由于隐私-准确度权衡度高，在原始玉米光谱上实现强隐私保证（即 $\epsilon \leq 1$）是困难的。

### 光谱预处理对隐私-准确度权衡的影响

In [None]:
# 创建预处理过的数据集
airpls = AirPls()                                                           # 基线校正
X_airpls = airpls.fit_transform(X)

msc = MultiplicativeScatterCorrection()                                     # 乘性散射校正
X_msc = msc.fit_transform(X)

sg = SavitzkyGolay(window_size=25, polynomial_order=2, derivate_order=2)    # Savitzky-Golay 二阶导数
X_sg = sg.fit_transform(X)

datasets = {'AirPLS': X_airpls, 'MSC': X_msc, 'SG': X_sg}

# 定义重复次数
num_repetitions = 10

eps = [0.1, 1, 1.5, 2, 5, 10]
delta = 0.05
ncomps = 7

plt.figure(figsize=(12, 3))
plt.subplot(131)

for dataset_name, X_transformed in datasets.items():
    # 初始化存储结果的数组
    rmsep_results = np.zeros((num_repetitions, len(eps)))

    # 重复实验 10 次
    for rep in range(num_repetitions):
        
        # 将数据分割为训练集和测试集
        X_train, X_test, y_train, y_test = train_test_split(X_transformed, y, test_size=0.3)

        RMSEP = []
        for i, epsilon in enumerate(eps):
            m = EDPLS(ncomps, epsilon=epsilon, delta=delta)
            m.fit(X_train, y_train)

            # 计算 RMSEP
            ypred = m.predict(X_test)
            rmsep = np.sqrt(rmse(y_test, ypred))
            RMSEP.append(rmsep)

        # 存储本次重复的结果
        rmsep_results[rep, :] = RMSEP

# 计算均值和标准误差
    rmsep_mean = np.mean(rmsep_results, axis=0)
    rmsep_std = np.std(rmsep_results, axis=0) / np.sqrt(num_repetitions)

    # 绘制结果
    default_colors = plt.rcParams['axes.prop_cycle'].by_key()['color']
    blue = default_colors[0]
    orange = default_colors[1]

    # 绘制 RMSEP
    r = plt.errorbar(eps, rmsep_mean, yerr=rmsep_std, fmt="o-", capsize=5, label=dataset_name, mec='k')

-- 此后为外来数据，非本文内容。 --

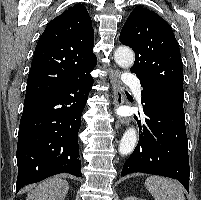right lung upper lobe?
<instances>
[{
	"mask_svg": "<svg viewBox=\"0 0 201 200\" xmlns=\"http://www.w3.org/2000/svg\"><path fill=\"white\" fill-rule=\"evenodd\" d=\"M94 30L82 4L53 19L39 38L25 97L62 88L94 69Z\"/></svg>",
	"mask_w": 201,
	"mask_h": 200,
	"instance_id": "obj_1",
	"label": "right lung upper lobe"
}]
</instances>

plt.xlabel('隐私损失 $\epsilon$')
plt.ylabel('RMSEP')
plt.title('RMSEP vs. $\epsilon$')
plt.semilogx()
plt.semilogy()
plt.title('准确度-隐私权衡')
plt.legend()

# 为所有数据集在 epsilon=1 下进行 GridSearchCV
plt.subplot(132)

epsilon=1

results = {}
model = EDPLS(8, epsilon=2, delta=delta)

# 定义参数网格
param_grid = {
    'A': np.arange(1, 15)
}

# 循环遍历数据集
for dataset_name, X_transformed in datasets.items():

    # 将数据分割为训练集和测试集
    X_train, X_test, y_train, y_test = train_test_split(X_transformed, y, test_size=0.3)

    # 使用当前 epsilon 初始化模型
    model = EDPLS(8, epsilon=epsilon, delta=delta)

    # 定义 GridSearchCV 对象
    gs = GridSearchCV(model, param_grid, cv=10, scoring='neg_root_mean_squared_error')

    # 拟合模型
    gs.fit(X_train, y_train)

    # 存储结果
    results[(dataset_name)] = {
        'param_A': gs.cv_results_['param_A'],
        'mean_test_score': gs.cv_results_['mean_test_score'],
        'std_test_score': gs.cv_results_['std_test_score']
}

# 绘制结果
for dataset_name in datasets.keys():

    mean_rmse = np.sqrt(-results[(dataset_name)]['mean_test_score'])
    std_rmse = results[(dataset_name)]['std_test_score']
    plt.plot(results[(dataset_name)]['param_A'], mean_rmse, 'o-', label=f'{dataset_name}', mec='k')

plt.xlabel('组件数量')
plt.ylabel('RMSECV')
plt.semilogy()
plt.title('RMSECV vs. 潜变量数量')
plt.legend(loc='upper right')


# 为 SG 数据集在 epsilon = 5 和最佳 LVs 数量下绘制测量值 vs 预测值
plt.subplot(133)

epsilon = 1
ncomps = int(np.argmin(-results['SG']['mean_test_score']) + 1)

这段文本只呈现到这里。